Roger Bansemer

Ph. 904-347-0561



Information and illustrations about Alligator Reef lighthouse by artist & author Roger Bansemer.
Alligator Reef Lighthouse

Alligator Reef lighthouse

Alligator Reef lighthouse print

Alligator Reef lighthouse

Piracy was rampant in the early 1800s and the area around Alligator Reef was no exception. No ship was safe with so many pirates sailing the waters around the Florida Keys and southward to the West Indies. The slave trade was also big business during this time, and the U.S. government wanted to put an end to both slave trading and piracy. One of the ships commissioned to help with this cleanup effort was the U.S.S. Alligator,  for which the lighthouse and reef was named. The Alligator was assigned to patrol the areas around Florida and the West Indies but made trips as far away as Africa to capture several slave ships. One dark night in November 1822, the Alligator, while cruising the coast on what was then known as Carysford Reef, went hard aground, burying her hull in the sharp coral. For three days the crew labored to free the schooner, but with all efforts exhausted, the crew abandoned the ship and made an encampment at a nearby key. Fortunately another American ship, the Ann Maria, was sailing the area. Her crew saw the Alligator on the reef and tried but failed to remove the ship from its position. The captain of the Alligator ordered all government property onboard his ship, including twelve cannons, transferred to the Ann Maria. The Alligator was then blown up to keep pirates from using anything that remained. To this day, two sections of the ship’s hull still lie on the ocean floor, including some rigging, cannonballs, and gun carriages, all encrusted in the coral that was responsible for destroying her.
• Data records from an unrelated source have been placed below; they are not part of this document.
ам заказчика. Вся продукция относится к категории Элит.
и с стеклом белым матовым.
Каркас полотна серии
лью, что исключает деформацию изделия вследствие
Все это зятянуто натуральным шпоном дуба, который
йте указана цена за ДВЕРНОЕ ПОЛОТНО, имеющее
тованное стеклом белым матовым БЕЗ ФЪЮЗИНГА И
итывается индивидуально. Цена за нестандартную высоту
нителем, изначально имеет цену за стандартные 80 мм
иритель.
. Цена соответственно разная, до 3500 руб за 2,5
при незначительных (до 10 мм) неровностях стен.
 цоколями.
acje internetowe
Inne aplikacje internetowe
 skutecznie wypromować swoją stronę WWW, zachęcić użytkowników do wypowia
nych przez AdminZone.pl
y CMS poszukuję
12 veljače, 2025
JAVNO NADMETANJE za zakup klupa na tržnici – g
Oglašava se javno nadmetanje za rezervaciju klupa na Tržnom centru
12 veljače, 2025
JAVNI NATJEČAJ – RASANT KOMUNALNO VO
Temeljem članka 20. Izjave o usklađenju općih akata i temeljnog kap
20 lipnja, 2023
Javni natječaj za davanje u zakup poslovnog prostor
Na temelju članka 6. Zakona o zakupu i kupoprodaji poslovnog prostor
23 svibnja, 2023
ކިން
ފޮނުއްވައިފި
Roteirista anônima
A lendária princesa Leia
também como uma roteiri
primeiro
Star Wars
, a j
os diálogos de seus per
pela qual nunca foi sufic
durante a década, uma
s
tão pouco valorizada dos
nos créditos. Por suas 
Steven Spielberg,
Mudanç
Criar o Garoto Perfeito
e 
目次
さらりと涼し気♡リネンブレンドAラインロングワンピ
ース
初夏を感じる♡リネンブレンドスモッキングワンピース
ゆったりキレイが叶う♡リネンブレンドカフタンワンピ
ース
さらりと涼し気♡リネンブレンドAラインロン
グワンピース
In 1852, in an effort to make navigation safer, day markers were placed along the Florida Keys. Each one was simply an iron pole thirty-six feet high with nothing more than a large barrel fastened to the top. They were all painted a different color and could be seen for a couple of miles with the naked eye and maybe ten miles with a telescope. They were later upgraded with painted metal cylinders and included a letter on each one. Despite these markers, more than six hundred vessels shipwrecked and were lost to the reefs along the Keys between 1848 and 1858. These ships had a combined value of twenty-two million dollars.
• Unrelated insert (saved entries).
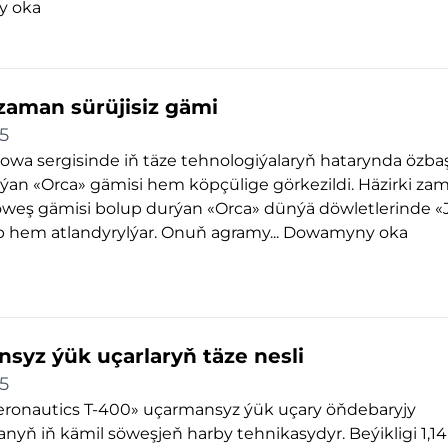
 oka
 zaman sürüjisiz gämi
5
owa sergisinde iň täze tehnologiýalaryň hatarynda özb
ýan «Orca» gämisi hem köpçülige görkezildi. Häzirki z
söweş gämisi bolup durýan «Orca» dünýä döwletlerinde «
p hem atlandyrylýar. Onuň agramy...
Dowamyny oka
syz ýük uçarlaryň täze nesli
5
eronautics T-400» uçarmansyz ýük uçary öňdebaryjy
yň iň kämil söweşjeň harby tehnikasydyr. Beýikligi 1,1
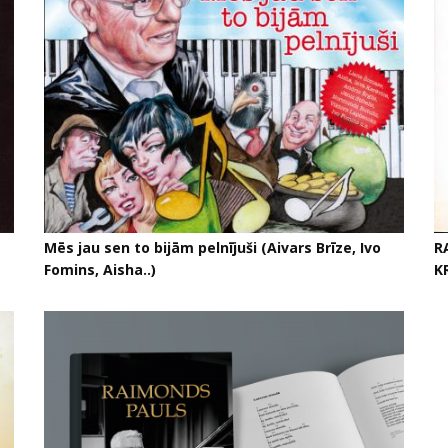
Mēs jau sen to bijām pelnījuši (Aivars Brīze, Ivo
R
Fomins, Aisha..)
K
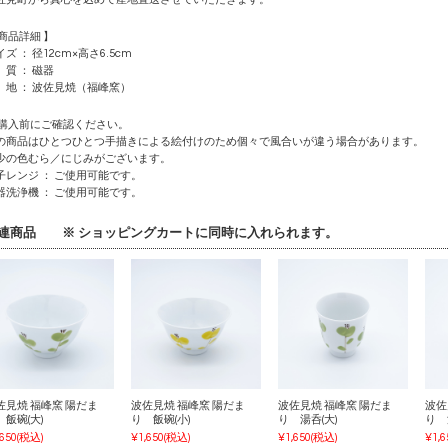
 商品詳細 】
イズ ： 径12cm×高さ6.5cm
 質 ： 磁器
 地 ： 波佐見焼（福峰窯）
 購入前にご確認ください。
の商品はひとつひとつ手描きによる絵付けのため個々で風合いが違う場合があります。
少の色むら／にじみがございます。
子レンジ ： ご使用可能です。
器洗浄機 ： ご使用可能です。
連商品 ※ ショッピングカートに同時に入れられます。
佐見焼 福峰窯 陽だま
波佐見焼 福峰窯 陽だま
波佐見焼 福峰窯 陽だま
波佐
 飯碗(大)
り 飯碗(小)
り 湯呑(大)
り 
,650
(税込)
¥1,650
(税込)
¥1,650
(税込)
¥1,6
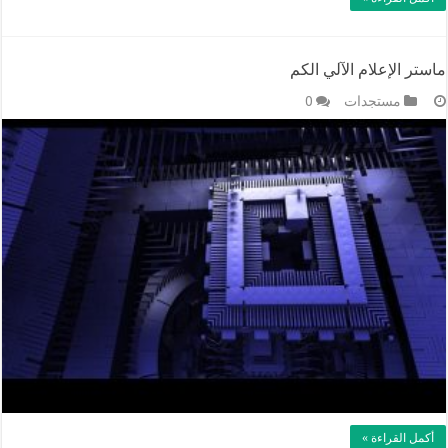
ماستر الإعلام الآلي الكم
مستجدات
0
أكمل القراءة »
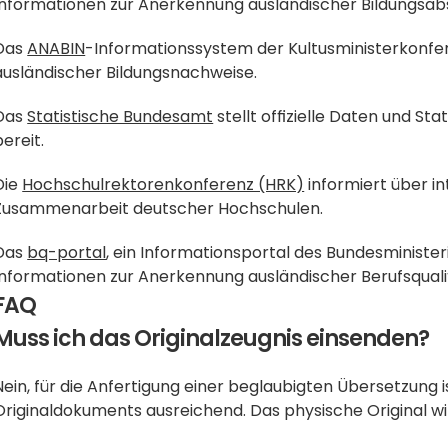
Informationen zur Anerkennung ausländischer Bildungsab
Das 
ANABIN
-Informationssystem der Kultusministerkonfer
ausländischer Bildungsnachweise.
Das 
Statistische Bundesamt
 stellt offizielle Daten und S
bereit.
Die 
Hochschulrektorenkonferenz (HRK)
 informiert über i
Zusammenarbeit deutscher Hochschulen.
Das 
bq-portal
, ein Informationsportal des Bundesminister
Informationen zur Anerkennung ausländischer Berufsqualif
FAQ
Muss ich das Originalzeugnis einsenden?
Nein, für die Anfertigung einer beglaubigten Übersetzung i
Originaldokuments ausreichend. Das physische Original wir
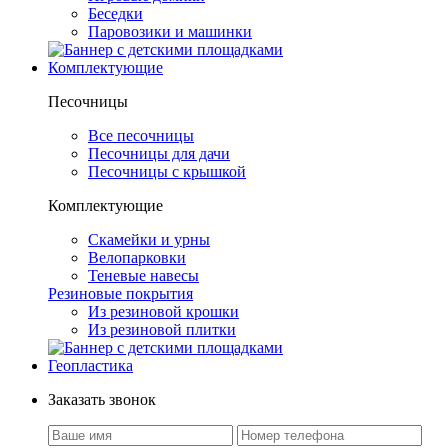
Беседки
Паровозики и машинки
Комплектующие
Песочницы
Все песочницы
Песочницы для дачи
Песочницы с крышкой
Комплектующие
Скамейки и урны
Велопарковки
Теневые навесы
Резиновые покрытия
Из резиновой крошки
Из резиновой плитки
Геопластика
Заказать звонок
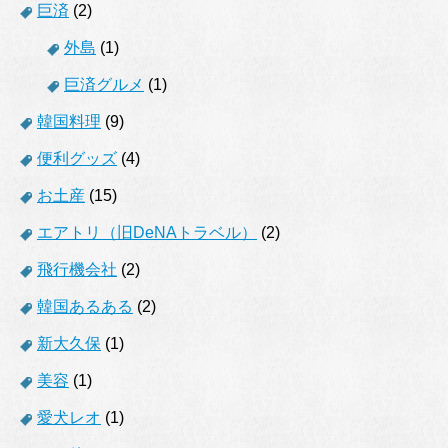
巨済
(2)
外島
(1)
巨済グルメ
(1)
韓国料理
(9)
便利グッズ
(4)
お土産
(15)
エアトリ（旧DeNAトラベル）
(2)
飛行機会社
(2)
韓国あるある
(2)
新大久保
(1)
美容
(1)
愛犬レオ
(1)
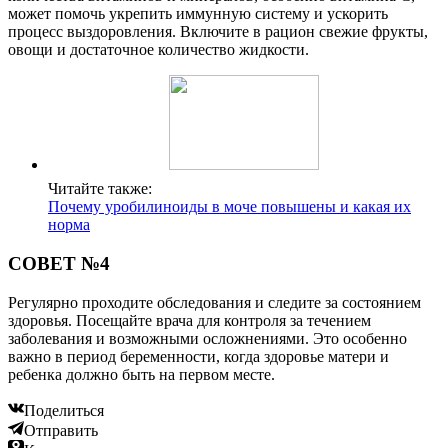
может помочь укрепить иммунную систему и ускорить
процесс выздоровления. Включите в рацион свежие фрукты,
овощи и достаточное количество жидкости.
Читайте также:
Почему уробилиноиды в моче повышены и какая их
норма
СОВЕТ №4
Регулярно проходите обследования и следите за состоянием
здоровья. Посещайте врача для контроля за течением
заболевания и возможными осложнениями. Это особенно
важно в период беременности, когда здоровье матери и
ребенка должно быть на первом месте.
Поделиться
Отправить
A lighthouse was clearly needed. In 1857, the Light House Board recommended that one be built on Alligator Reef, but nothing was done because major events, such as Florida’s secession from the Union in 1861 and the Civil War, kept getting in the way. Finally in 1870, Congress decided to allocate enough funds to build a lighthouse, but it wasn’t completed and lit until 1873.

The 136-foot-tall Alligator Reef lighthouse cost $185,000 to build. It was completely assembled in Cold Spring, New York, then taken apart and shipped to the Keys. Two and a half miles offshore, piles were driven ten feet into the coral with a steam-powered pile driver. The massive hammer, though it weighed two thousand pounds and was dropped from a height of eighteen feet, managed to wedge the piles into the coral only about one inch with each strike.
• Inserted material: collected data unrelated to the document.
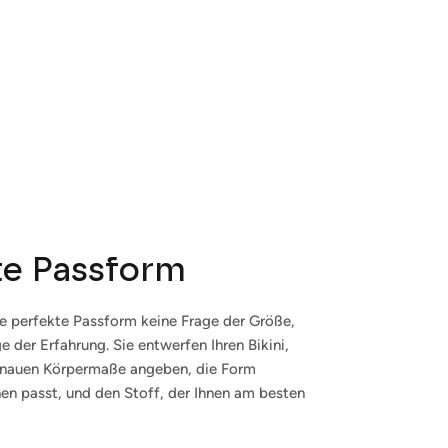
te Passform
ie perfekte Passform keine Frage der Größe,
Schließen Sie
e der Erfahrung. Sie entwerfen Ihren Bikini,
enauen Körpermaße angeben, die Form
uf
nen passt, und den Stoff, der Ihnen am besten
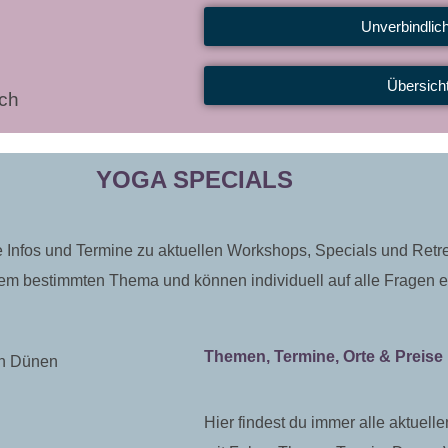
Unverbindlic
Übersich
ich
YOGA SPECIALS
lle Infos und Termine zu aktuellen Workshops, Specials und Ret
einem bestimmten Thema und können individuell auf alle Fragen
Themen, Termine, Orte & Preise
Hier findest du immer alle aktuell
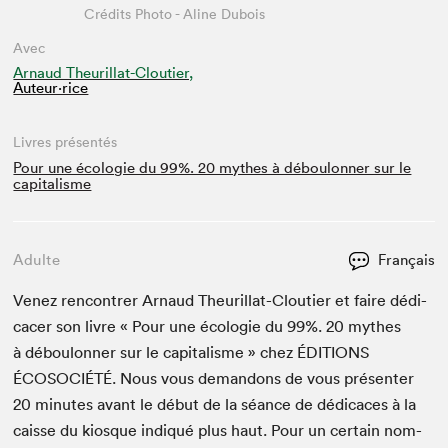
Crédits Photo - Aline Dubois
Avec
Arnaud Theurillat-Cloutier,
Auteur·rice
Livres présentés
Pour une écologie du 99%. 20 mythes à déboulonner sur le
capitalisme
Adulte
Français
Venez ren­con­tr­er Arnaud Theuril­lat-Clouti­er et faire dédi­
cac­er son livre « Pour une écolo­gie du
99
%.
20
mythes
à déboulon­ner sur le cap­i­tal­isme » chez
ÉDI­TIONS
ÉCOSO­CIÉTÉ
. Nous vous deman­dons de vous présen­ter
20
min­utes avant le début de la séance de dédi­caces à la
caisse du kiosque indiqué plus haut. Pour un cer­tain nom­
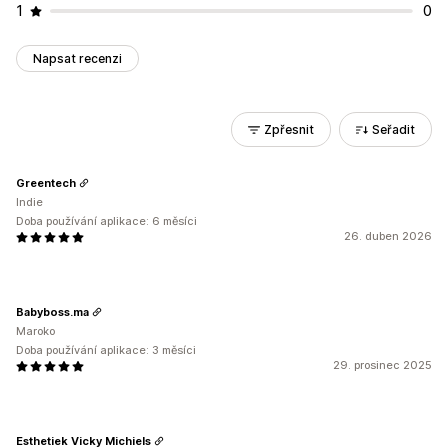
1
0
Napsat recenzi
Zpřesnit
Seřadit
Greentech
Indie
Doba používání aplikace: 6 měsíci
26. duben 2026
Babyboss.ma
Maroko
Doba používání aplikace: 3 měsíci
29. prosinec 2025
Esthetiek Vicky Michiels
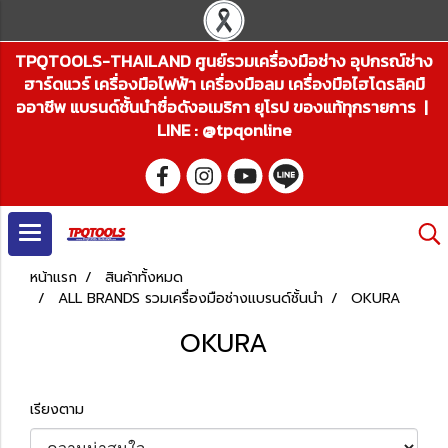
TPQTOOLS-THAILAND ศูนย์รวมเครื่องมือช่าง อุปกรณ์ช่าง
ฮาร์ดแวร์ เครื่องมือไฟฟ้า เครื่องมือลม เครื่องมือไฮโดรลิคมื
ออาชีพ แบรนด์ชั้นนำชื่อดังอเมริกา ยุโรป ของแท้ทุกรายการ |
LINE : @tpqonline
หน้าแรก
สินค้าทั้งหมด
ALL BRANDS รวมเครื่องมือช่างแบรนด์ชั้นนำ
OKURA
OKURA
เรียงตาม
Living quarters at the lighthouse were divided into four rooms. There were two doors on each wall of the house instead of windows. Privacy wasn’t a major concern and neither were insects. In general, there were few insects that far out in the ocean, but mosquitoes did reach the light and would sometimes be a nuisance if the winds were blowing from the Keys. Below the living quarters, large drinking-water tanks were suspended. Every few years, the keeper would have to clean them, then melt paraffin and apply it to the inside walls to protect the metal from rust and to keep the water cleaner. The tanks were then filled by a tender; afterwards rainwater would keep them full. These tanks were removed after the lighthouse became automated in 1963.

The Alligator Reef Lighthouse is only a couple of miles offshore, and you can easily see it in the distance as you head south and cross the bridge from Islamorada. For a closer look, however, the only way to reach the lighthouse is by boat. A good place to rent a boat is at Bud n’ Mary’s Marina (ph. 800-742-7945) right by the bridge (mile marker 79.5) or at Robbie’s Marina (mile marker 77.5), a little further south.